Last modified: 2013-12-09 18:30:24 UTC
[Suggestion from community.] Not sure if we'd want to do this?
We are building a highly marked-up HTML DOM (see for example http://www.mediawiki.org/wiki/Parsoid/RDFa_vocabulary and http://www.mediawiki.org/wiki/Parsoid/HTML5_DOM_with_microdata, or http://parsoid.wmflabs.org for live output), which should be relatively easy to convert to LaTeX with existing tools. If additional information in the DOM is needed, then please let us know here! Also changing the title to Parsoid since I imagine this to be more about the actual conversion than a button to start it.
This would be really great!
Just a clarification: We don't currently plan to work on this ourselves, but would be happy to support somebody taking this on. A quick test using the pandoc tool (http://johnmacfarlane.net/pandoc/, apt-get install pandoc) looks quite promising: pandoc -s -r html http://parsoid.wmflabs.org/en:Foo -o Foo.tex The output could likely be improved by making use of the extra information contained in the Parsoid DOM, for example by adding a separate HTML flavor to pandoc. If Haskell is not your favorite language, there seem to be other html -> latex converters around, including at least one in Java: https://www.google.de/search?num=100&hl=en&ie=UTF-8&oe=UTF-8&q=convert%20html%20latex
Mass-moving bugs into the new 'Parsoid' product.
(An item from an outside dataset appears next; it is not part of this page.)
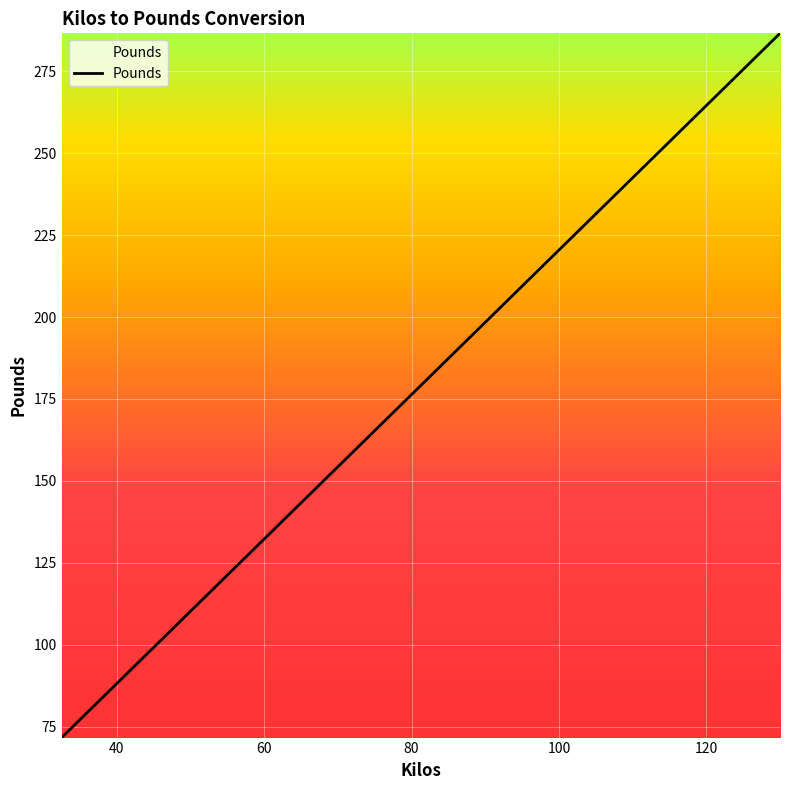

What is the difference between the maximum and minimum values?

215.0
Closing as wontfix, as we don't plan to tackle this as part of the Parsoid project.
I actually solved this problem. I used the same basic technologies as pandoc. The debian package is available as mediawiki2latex in debian sid. The command line tools takes an URL to a wiki page and writes a pdf file generated with latex. The latex source tree including processed images can also be exported. Yours Dirk Hünniger
(In reply to comment #6) > I actually solved this problem. I used the same basic technologies as pandoc. > The debian package is available as mediawiki2latex in debian sid. The command > line tools takes an URL to a wiki page and writes a pdf file generated with > latex. The latex source tree including processed images can also be exported. > Yours Dirk Hünniger So is this based on HTML or wikitext?
It your choice. The standard mode is html. But if you provide the -m command line option it is based on wikitext.
(In reply to comment #8) > It your choice. The standard mode is html. But if you provide the -m command > line option it is based on wikitext. The HTML mode sounds great. Would it be hard to take advantage of the extra metadata the Parsoid HTML5+RDFa [1] offers? [1]: http://www.mediawiki.org/wiki/Parsoid/MediaWiki_DOM_spec
Yes you can do that. You just just need to find someone to implement it since I lack time at the moment and will likely do so in the foreseeable future. The second point is that I cannot see any advantage I could get from using this data because from what I can see at a glance, everything useful is already in the normal html and I am already using all that.
Actually C. Scott Ananian is currently working on this Bug. Maybe you should update the status and assignees of this bug. C. Scott Ananian is in particular a developer of the parsoid project. https://git.wikimedia.org/summary/mediawiki%2Fextensions%2FCollection%2FOfflineContentGenerator%2Flatex_renderer
@Dirk: This bug is about implementing this in Parsoid, which we don't plan to do. The latex renderer in the collection extension leverages Parsoid HTML, but is a separate project. This makes it useful independently of Parsoid, for example once we switch to HTML storage.